Maine's Infrastructure Gets a C- Grade from ASCE

By Joanne Ray | September 28, 2010

The Maine section of the American Society of Civil Engineers released a report on December 10, 2008 giving the state's bridges, roads and schools a low grade in a report card.

Maine Section President, Erik J. Wiberg, P.E., presented the report at a press conference in Augusta. The 61-page report card assessed grades in 14 infrastructure categories – contaminated site remediation, dams, energy, municipal drinking water, municipal wastewater, schools, solid waste and state parks, plus transportation, which was subdivided into six areas – airports, bridges, passenger transportation, ports and waterways, railroads and roads.

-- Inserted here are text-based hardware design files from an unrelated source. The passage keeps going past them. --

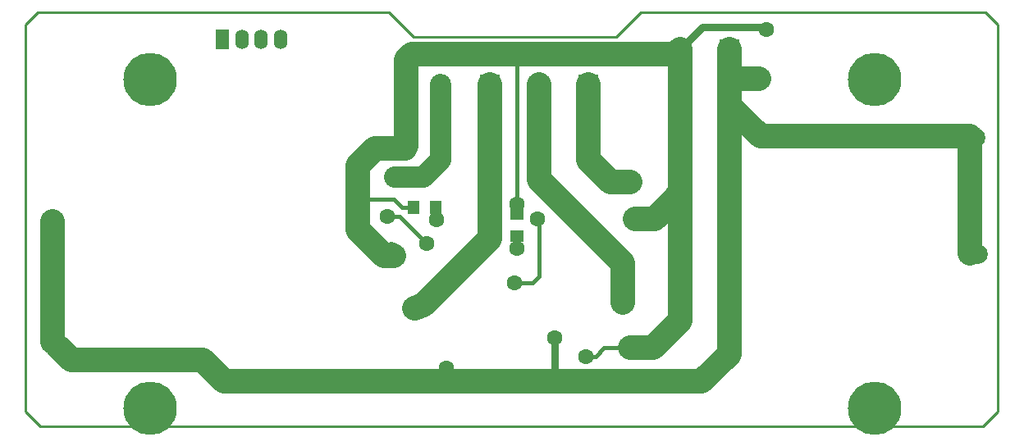
<source format=gbl>
%FSTAX23Y23*%
%MOIN*%
%SFA1B1*%

%IPPOS*%
%ADD12R,0.047000X0.055000*%
%ADD13R,0.055000X0.047000*%
%ADD21C,0.016000*%
%ADD23C,0.031000*%
%ADD28C,0.011000*%
%ADD30O,0.055000X0.079000*%
%ADD31R,0.055000X0.079000*%
%ADD32C,0.079000*%
%ADD33C,0.217000*%
%ADD34R,0.079000X0.079000*%
%ADD35C,0.063000*%
%ADD36C,0.100000*%
%ADD37C,0.087000*%
%LNmos¹ÜhÇÅ-1*%
%LPD*%
G54D12*
X01585Y00975D03*
X01675D03*
G54D13*
X02005Y0095D03*
Y0086D03*
G54D21*
X0209Y0092D02*
Y0093D01*
Y0092D02*
X02095Y00915D01*
X0236Y00405D02*
X0243D01*
X02325Y0037D02*
X0236Y00405D01*
X02285Y0037D02*
X02325D01*
X01995Y0067D02*
X0207D01*
X0136Y0101D02*
X01505D01*
X0154Y00975*
X01585*
X0207Y0067D02*
X02095Y00695D01*
Y00915*
X0148Y0094D02*
X0153D01*
X0164Y0083*
X02005Y0096D02*
Y016D01*
G54D23*
X0301Y0171D02*
X0302Y017D01*
X0276Y0171D02*
X0301D01*
X0267Y0162D02*
X0276Y0171D01*
X0216Y00273D02*
Y00445D01*
G54D28*
X01485Y0177D02*
X01515Y0174D01*
X0006Y0177D02*
X01485D01*
X039Y00085D02*
X0396Y00145D01*
Y0172*
X0391Y0177D02*
X0396Y0172D01*
X0251Y0177D02*
X0391D01*
X0246Y0172D02*
X0251Y0177D01*
X0001Y0172D02*
X0006Y0177D01*
X0001Y00145D02*
Y0172D01*
X01515Y0174D02*
X01585Y0167D01*
X0241*
X0246Y0172*
X0001Y00145D02*
X0007Y00085D01*
X01395*
X039*
G54D30*
X01046Y0166D03*
X00889D03*
X00967D03*
G54D31*
X0081Y0166D03*
G54D32*
X01555Y01205D03*
Y011D03*
X0159Y00565D03*
X01495Y00795D03*
X02435Y0059D03*
X0244Y0108D03*
X0267Y0162D03*
X01695Y01475D03*
X02095D03*
X00135Y004D03*
X0012Y00925D03*
X0387Y0126D03*
X0388Y00785D03*
X0248Y00935D03*
G54D33*
X0346Y01496D03*
X00515D03*
X0346Y00157D03*
X00515D03*
G54D34*
X0287Y0162D03*
X01895Y01475D03*
X02295D03*
G54D35*
X0209Y0093D03*
X0216Y00445D03*
X02285Y0037D03*
X02005Y0099D03*
X01718Y00323D03*
X01995Y0067D03*
X02005Y0081D03*
X0168Y00925D03*
X0164Y0083D03*
X0148Y0094D03*
X0302Y017D03*
X02465Y00405D03*
X0299Y015D03*
G54D36*
X01465Y0078D02*
X01505D01*
X0136Y00885D02*
X01465Y0078D01*
X0136Y00885D02*
Y0101D01*
X02435Y0059D02*
Y0075D01*
X02095Y0109D02*
X02435Y0075D01*
X02095Y0109D02*
Y01475D01*
X03845Y0079D02*
Y01265D01*
X00817Y00268D02*
X02757D01*
X00142Y00407D02*
X00195Y00355D01*
X02757Y00268D02*
X0287Y0038D01*
X0073Y00355D02*
X00817Y00268D01*
X01895Y00849D02*
Y01145D01*
X01626Y0058D02*
X01895Y00849D01*
Y01145D02*
Y0117D01*
X0136Y0101D02*
Y01145D01*
X0159Y00565D02*
X01626Y0058D01*
X0136Y01145D02*
X0143Y01215D01*
X01545*
X0287Y015D02*
Y0162D01*
Y0139D02*
Y015D01*
X0299*
X0287Y0139D02*
X02995Y01265D01*
X0287Y0038D02*
Y0139D01*
X02995Y01265D02*
X03845D01*
X0256Y00405D02*
X0267Y00515D01*
X02465Y00405D02*
X0256D01*
X02385Y0108D02*
X02465D01*
X02295Y0117D02*
X02385Y0108D01*
X0012Y0043D02*
Y0092D01*
X00195Y00355D02*
X0073D01*
X01545Y01215D02*
X01555Y01225D01*
X0265Y016D02*
X0267Y0162D01*
X02005Y016D02*
X0265D01*
X0158D02*
X02005D01*
X01555Y01575D02*
X0158Y016D01*
X01555Y01225D02*
Y01575D01*
X01895Y01145D02*
Y01475D01*
X02295Y0117D02*
Y01475D01*
X0267Y01055D02*
Y0162D01*
X02485Y0093D02*
X02565D01*
X0267Y00515D02*
Y01035D01*
Y01055*
X02565Y0093D02*
X0267Y01035D01*
G54D37*
X01625Y011D02*
X01695Y0117D01*
Y01475*
X0151Y011D02*
X01555D01*
X01625*
M02*
</source>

The report gave the state a cumulative grade of C- in its assessment of the 14 infrastructure areas deemed to be essential to the state's economic prosperity and quality of life.

The highest grade was a B- given to the state's airports and state parks followed by energy with a C+. Municipal drinking water got a C along with solid waste and railroads. Schools, passenger transportation, ports and waterways got a C-, while contaminated site remediation, dams, municipal wastewater and bridges got a D+. Maine's roads came in at the bottom with a D.

As stated on the ASCE website, the purpose of the state report card is to raise public awareness of the importance of a modern and well-maintained infrastructure. "Our infrastructure cannot be taken for granted and requires daily maintenance and continuous planning," the site said.